● Exercise details: Output every line of text from all the records below as a JSON list of strings, one string per line, skipping blank lines. Leave the pictures out of the answer.

Dataset entries
------------------------------------------------

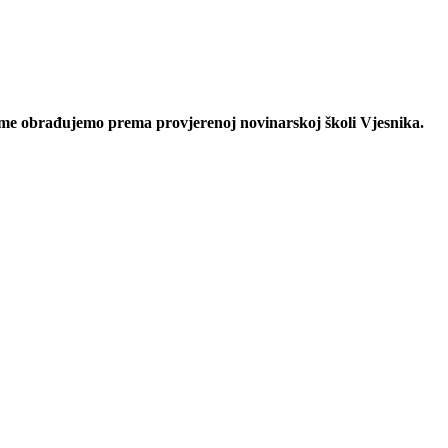
eme obrađujemo prema provjerenoj novinarskoj školi Vjesnika.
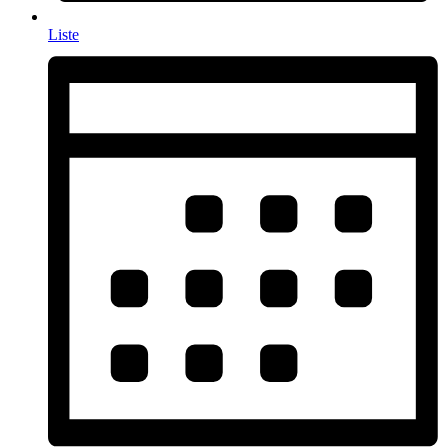
Liste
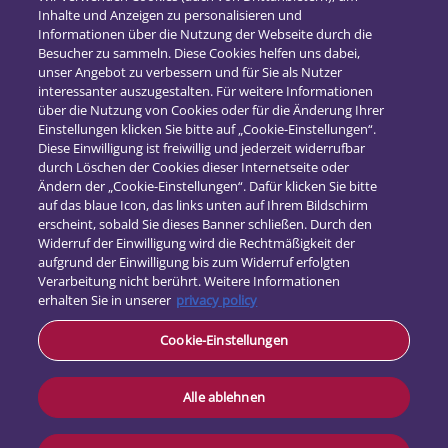
Inhalte und Anzeigen zu personalisieren und
2018
(16)
Informationen über die Nutzung der Webseite durch die
2017
(21)
Besucher zu sammeln. Diese Cookies helfen uns dabei,
unser Angebot zu verbessern und für Sie als Nutzer
interessanter auszugestalten. Für weitere Informationen
über die Nutzung von Cookies oder für die Änderung Ihrer
Einstellungen klicken Sie bitte auf „Cookie-Einstellungen“.
Diese Einwilligung ist freiwillig und jederzeit widerrufbar
durch Löschen der Cookies dieser Internetseite oder
Ändern der „Cookie-Einstellungen“. Dafür klicken Sie bitte
auf das blaue Icon, das links unten auf Ihrem Bildschirm
erscheint, sobald Sie dieses Banner schließen. Durch den
Widerruf der Einwilligung wird die Rechtmäßigkeit der
aufgrund der Einwilligung bis zum Widerruf erfolgten
Verarbeitung nicht berührt. Weitere Informationen
erhalten Sie in unserer
privacy policy
Kontakt
Cookie-Einstellungen
Datenschutz
Impressum
Alle ablehnen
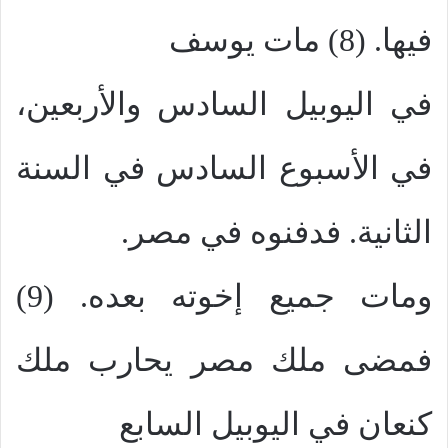
فيها. (8) مات يوسف
في اليوبيل السادس والأربعين،
في الأسبوع السادس في السنة
الثانية. فدفنوه في مصر.
ومات جميع إخوته بعده. (9)
فمضى ملك مصر يحارب ملك
كنعان في اليوبيل السابع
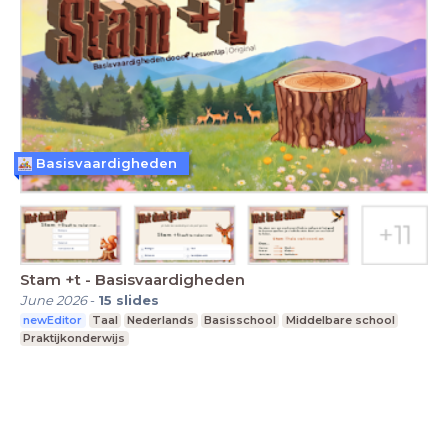
Basisvaardigheden
Stam +t - Basisvaardigheden
June 2026
-
15
slides
newEditor
Taal
Nederlands
Basisschool
Middelbare school
Praktijkonderwijs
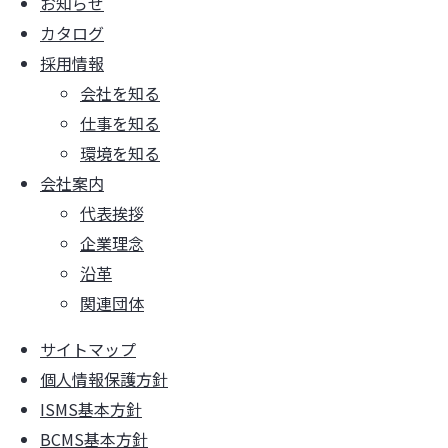
お知らせ
カタログ
採用情報
会社を知る
仕事を知る
環境を知る
会社案内
代表挨拶
企業理念
沿革
関連団体
サイトマップ
個人情報保護方針
ISMS基本方針
BCMS基本方針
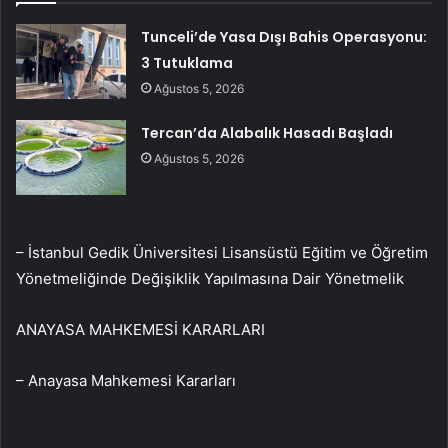
Tunceli’de Yasa Dışı Bahis Operasyonu:
3 Tutuklama
Ağustos 5, 2026
Tercan’da Alabalık Hasadı Başladı
Ağustos 5, 2026
– İstanbul Gedik Üniversitesi Lisansüstü Eğitim ve Öğretim
Yönetmeliğinde Değişiklik Yapılmasına Dair Yönetmelik
ANAYASA MAHKEMESİ KARARLARI
– Anayasa Mahkemesi Kararları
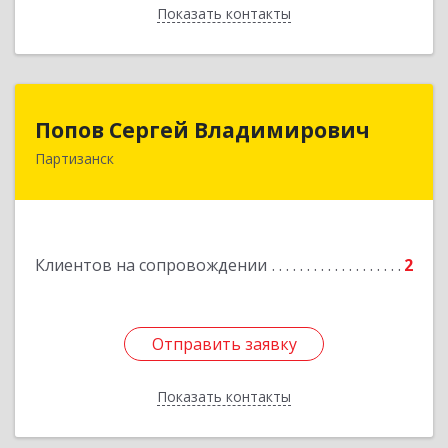
Показать контакты
Назад
Попов Сергей Владимирович
Попов Сергей Владимирович
Партизанск
692922, Приморский край, г. Находка, ул.
Пограничная, 30-18
Подробнее
Клиентов на сопровождении
2
Отправить заявку
Отправить заявку
Показать контакты
Назад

------------------------------------------------

● Result for this exercise:
[
  "eme obrađujemo prema provjerenoj novinarskoj školi Vjesnika.",
  "Liste",
  "Inhalte und Anzeigen zu personalisieren und",
  "2018",
  "(16)",
  "Informationen über die Nutzung der Webseite durch die",
  "2017",
  "(21)",
  "Besucher zu sammeln. Diese Cookies helfen uns dabei,",
  "unser Angebot zu verbessern und für Sie als Nutzer",
  "interessanter auszugestalten. Für weitere Informationen",
  "über die Nutzung von Cookies oder für die Änderung Ihrer",
  "Einstellungen klicken Sie bitte auf „Cookie-Einstellungen“.",
  "Diese Einwilligung ist freiwillig und jederzeit widerrufbar",
  "durch Löschen der Cookies dieser Internetseite oder",
  "Ändern der „Cookie-Einstellungen“. Dafür klicken Sie bitte",
  "auf das blaue Icon, das links unten auf Ihrem Bildschirm",
  "erscheint, sobald Sie dieses Banner schließen. Durch den",
  "Widerruf der Einwilligung wird die Rechtmäßigkeit der",
  "aufgrund der Einwilligung bis zum Widerruf erfolgten",
  "Verarbeitung nicht berührt. Weitere Informationen",
  "erhalten Sie in unserer",
  "privacy policy",
  "Kontakt",
  "Cookie-Einstellungen",
  "Datenschutz",
  "Impressum",
  "Alle ablehnen",
  "فيها. (8) مات يوسف",
  "في اليوبيل السادس والأربعين،",
  "في الأسبوع السادس في السنة",
  "الثانية. فدفنوه في مصر.",
  "ومات جميع إخوته بعده. (9)",
  "فمضى ملك مصر يحارب ملك",
  "كنعان في اليوبيل السابع",
  "Basisvaardigheden",
  "Stam +t - Basisvaardigheden",
  "June 2026",
  "-",
  "15",
  "slides",
  "newEditor",
  "Taal",
  "Nederlands",
  "Basisschool",
  "Middelbare school",
  "Praktijkonderwijs",
  "お知らせ",
  "カタログ",
  "採用情報",
  "会社を知る",
  "仕事を知る",
  "環境を知る",
  "会社案内",
  "代表挨拶",
  "企業理念",
  "沿革",
  "関連団体",
  "サイトマップ",
  "個人情報保護方針",
  "ISMS基本方針",
  "BCMS基本方針",
  "Tunceli’de Yasa Dışı Bahis Operasyonu:",
  "3 Tutuklama",
  "Ağustos 5, 2026",
  "Tercan’da Alabalık Hasadı Başladı",
  "Ağustos 5, 2026",
  "– İstanbul Gedik Üniversitesi Lisansüstü Eğitim ve Öğretim",
  "Yönetmeliğinde Değişiklik Yapılmasına Dair Yönetmelik",
  "ANAYASA MAHKEMESİ KARARLARI",
  "– Anayasa Mahkemesi Kararları",
  "Показать контакты",
  "Назад",
  "Попов Сергей Владимирович",
  "Попов Сергей Владимирович",
  "Партизанск",
  "692922, Приморский край, г. Находка, ул.",
  "Пограничная, 30-18",
  "Подробнее",
  "Клиентов на сопровождении",
  "2",
  "Отправить заявку",
  "Отправить заявку",
  "Показать контакты",
  "Назад"
]